Mit der autobiographischen Lesung der Autorin, Aktivistin und Lehrerin Fereshta Ludin beteiligte sich das Projekt PROvention der Türkischen Gemeinde in Kooperation mit dem Landesdemokratiezentrum Schleswig-Holstein (LDZ-SH) an der Aktionswoche gegen antimuslimischen Rassismus in Schleswig-Holstein (24.06.-1.7.2022, #GermanyIsForMany).
Frau Ludin stritt in den 1990er und 2000er Jahren um ihr Recht, als Lehrerin im Staatsdienst ein Kopftuch tragen zu dürfen und prägte damit maßgeblich die langjährige gesellschaftspolitische Debatte um das Kopftuch in Deutschland.
Nachdem die TGS-H ihre Türen geöffnet und ihr Vorsitzender Herr Dr. Cebel Küçükkaraca sowie Frau Pape vom LDZ-SH Begrüßungsworte gesprochen hatten, lag die volle Aufmerksamkeit bei Frau Ludin. Sie las besonders einprägsame Passagen aus ihrem Buch „Die Enthüllung der Fereshta Ludin – die mit dem Kopftuch“ vor und ergänzte diese mit autobiographischen und gesellschaftspolitischen Hintergrundinformationen.
Zunächst berichtete Frau Ludin, deren Mutter ebenfalls als Lehrerin und deren Vater als Ingenieur und Minister der afghanischen Regierung tätig war, über ihr Aufwachsen in Afghanistan, Saudi-Arabien und Deutschland. Während ihrer Schulzeit in Baden-Württemberg hatte sie immer wieder Stigmatisierung, Ausgrenzung und Rassismus erfahren müssen. Nachdem sie erfolgreich ein Lehramtsstudium abgeschlossen hatte, wurde sie aufgrund ihres Kopftuchs zunächst nicht zum Referendariat zugelassen, konnte sich aber schließlich durchsetzen, nur um nach Erlangen eines sehr guten Abschlusses erneut an eine Grenze zu stoßen: Die Zulassung zum Schuldienst an einer staatlichen Schule wurde ihr aufgrund von „mangelnder persönlicher Eignung“ untersagt. Frau Ludin entschied sich dazu, vor Gericht für ihr Recht auf freie Berufsausübung zu kämpfen. Von 1998 bis 2003 stritt sie vor mehreren richterlichen Instanzen für ihr Recht und scheiterte hierbei zunächst – erst Jahre später, 2015, wurde vom Bundesverfassungsgericht ein neues Urteil gefällt, welches ein generelles Verbot eines Kopftuchs an staatlichen Schulen untersagt. Dies sei mit der grundgesetzlich garantierten Religionsfreiheit nicht vereinbar, so das Gericht.

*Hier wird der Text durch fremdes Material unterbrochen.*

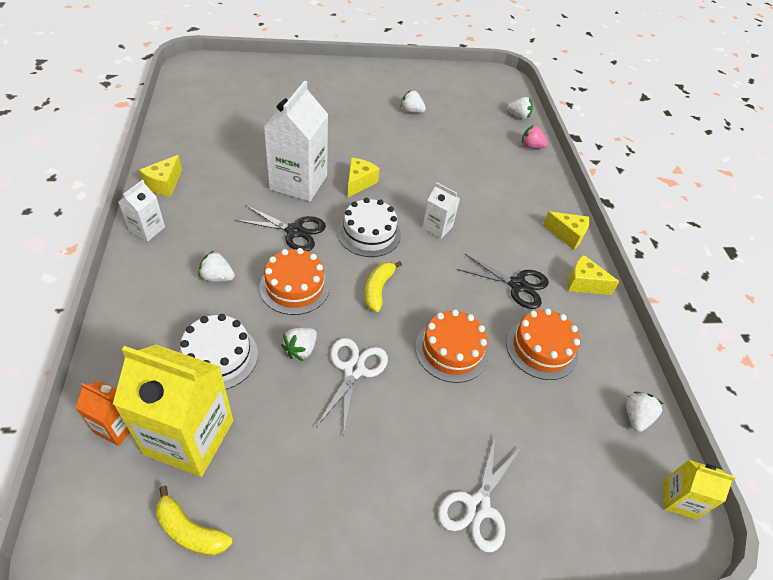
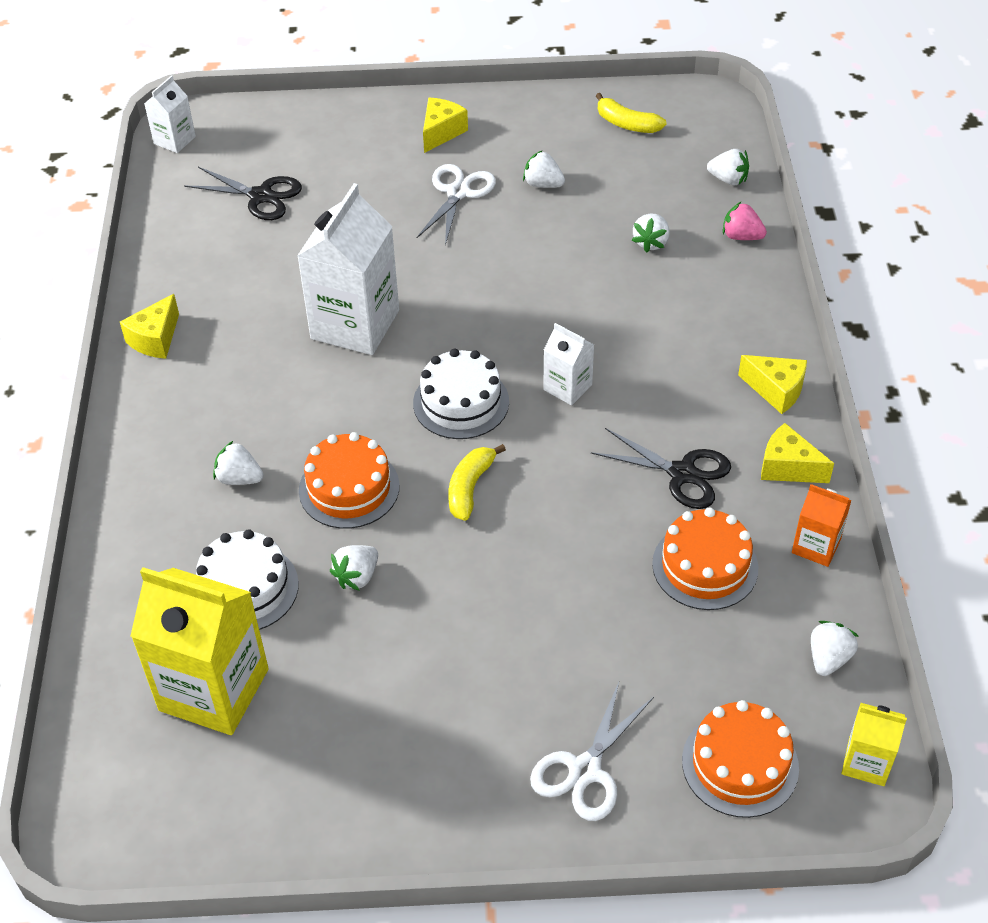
camera: 10 degrees right, 0 degrees up
orange carton [75,381,130,446] -> orange carton moved to [792,484,851,567]
white carton [118,180,165,241] -> white carton moved to [144,75,196,153]
yellow banana [156,486,233,555] -> yellow banana moved to [596,93,666,133]
black scissors [235,205,326,251] -> black scissors moved to [184,167,302,220]
white scissors [316,338,388,433] -> white scissors moved to [416,164,496,246]
yellow cheese [348,157,380,197] -> yellow cheese moved to [423,98,468,153]
orange cake [415,309,489,383] -> orange cake moved to [682,700,799,818]
none -> white strawberry [632,214,670,253]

„Es ist wichtig, dass Betroffene ihre Sicht darstellen können“, betonte sie, als sie nach ihrem Umgang mit öffentlichen Anfeindungen gefragt wurde. Sie wünsche sich mehr Wertschätzung von Diversität und ein größeres Bewusstsein und Sensibilisierung für Rassismus – besonders in Behörden.
Auch weiterhin wird die Türkische Gemeinde wertvolle persönliche Erfahrungen von Betroffenen in die Präventionsarbeit tragen und das Thema antimuslimischer Rassismus in den Fokus rücken. Aktuelle Maßnahmen sind ein regelmäßig stattfindender „Facharbeitskreis Antimuslimischer Rassismus“ und passende Fortbildungsformate für Lehrkräfte, Beamt*innen sowie Menschen, die ehrenamtlich oder beruflich im sozialen Bereich tätig sind.